The European orchids of the genus Ophrys exhibit some of the most remarkable pollination mechanisms found in any type of flower. The mirror orchid, Ophrys speculum, from the western Mediterranean provides a good example. The lip of the orchid flower is shining blue in colour with a yellow border fringed with red hairs. The flowers superficially resemble female wasps of Campsoscolia ciliata. The males of this species emerge some while before the females and are then attracted to the flowers by their scent and appearance. Male wasps alight on the flowers with the head below the rostel-lum and make repeated and vigorous attempts to copulate with the flowers. This activity nearly always dislodges the pollinia, which become attached to the insect’s head. Other Ophrys species attract the males of other insects in the same way and sometimes the scent of the orchid flower may be more attractive to the male insects than their own females.
In general orchids pollinated by bees have fragrant flowers with bright colours; those that attract moths are scented and light coloured with long tubular nectaries; butterfly-pollinated flowers are upright with fragrant colourful flowers; while bird-pollinated flowers are usually scentless. Orchids that attract flies often have dull brown or purple coloured flowers and produce odours that resemble decaying flesh.
Flowers that fail to attract any pollinators may resort to self-pollination. A mechanism in the flower ensures that the pollinia fall down into contact with the stigmatic surfaces, eg in the European bee orchid, Ophrys apifera. Species with small insignificant flowers such as the small white orchid, Leucorchis albida, are regularly self-pollinated in the bud with the pollen masses breaking up inside the flowers before they open.

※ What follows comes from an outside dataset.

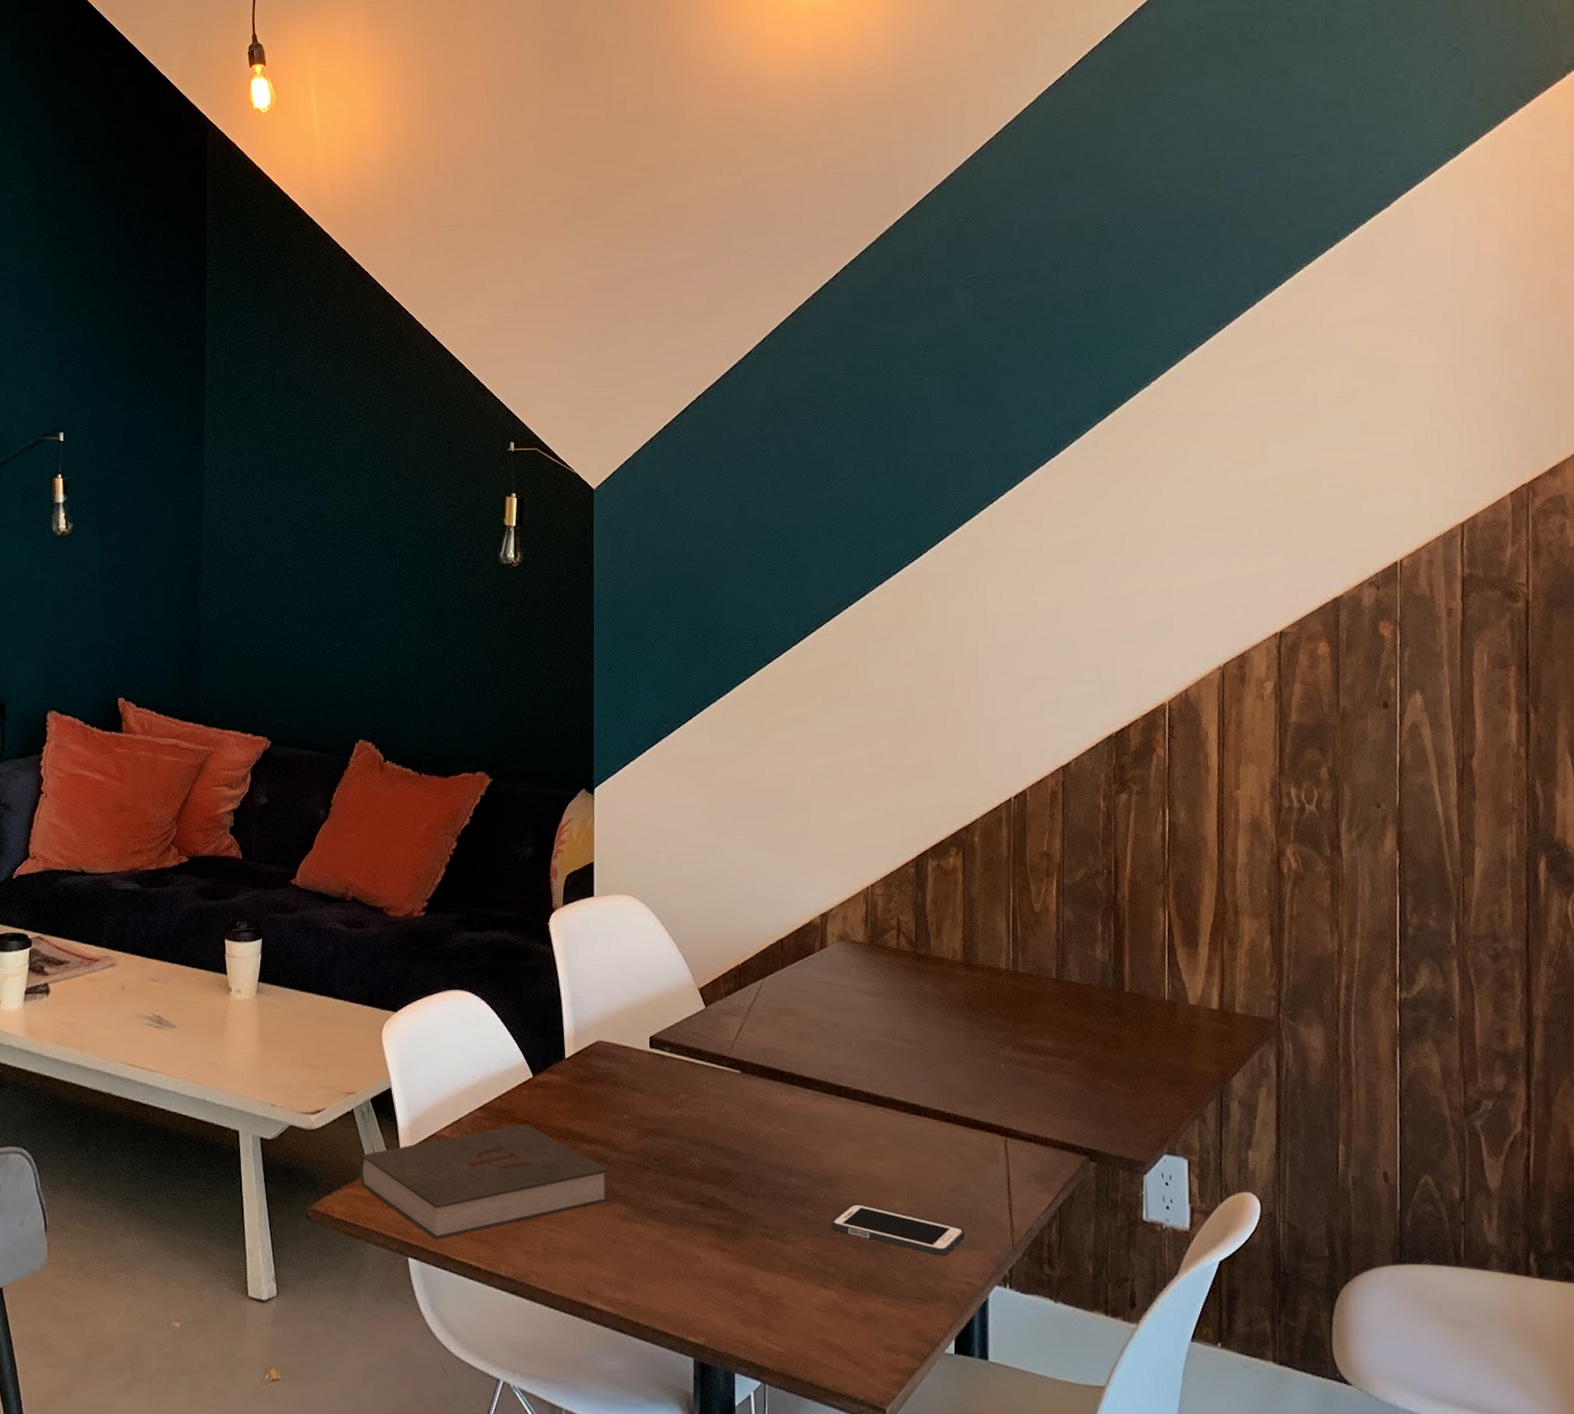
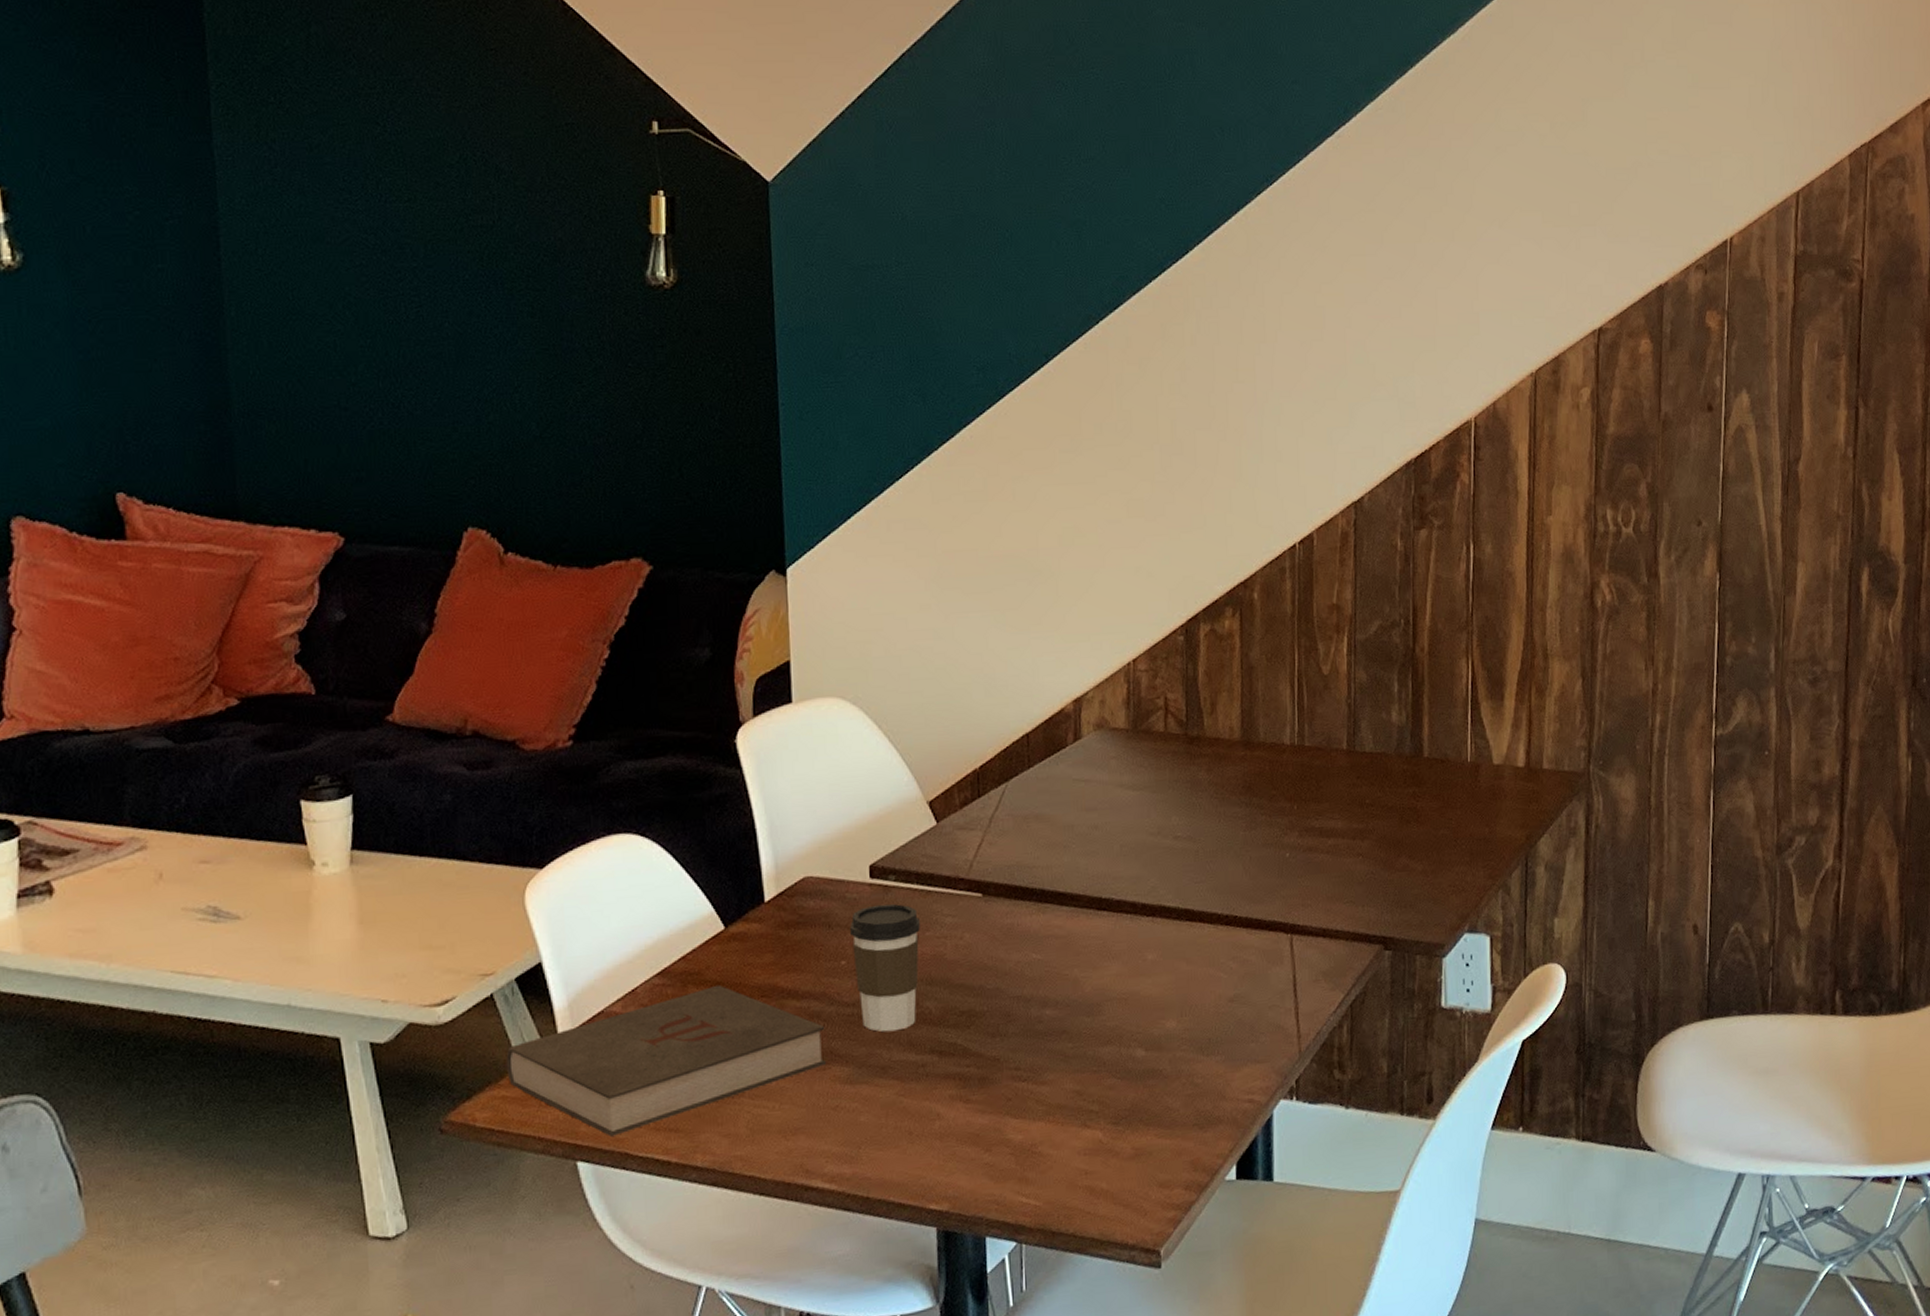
coffee cup: none [632,1070,689,1181] -> present [850,903,920,1032]
cell phone: present [830,1203,966,1256] -> none [1093,1028,1247,1076]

Economic importance to man
Cultivated varieties of orchids may produce very spectacular sprays of beautifully coloured flowers. About 50 different genera are commonly cultivated such as the tropical American Cattleya species and the, Vanda and Dendrobium species of Southeast Asia.
The only species of economic importance is the Mexican vanilla orchid, Vanilla plauifrons. This vinelike plant is grown in tropical countries which have a regular dry season such as Madagascar, the Seychelles and Reunion. The pods are picked and carefully cured by a process of slow drying and fermentation to bring out the full flavour which is imparted by crystals of vanillin that form in the tissues of the pod. The vanilla ‘beans’ are used intact for flavouring or for making vanilla essence.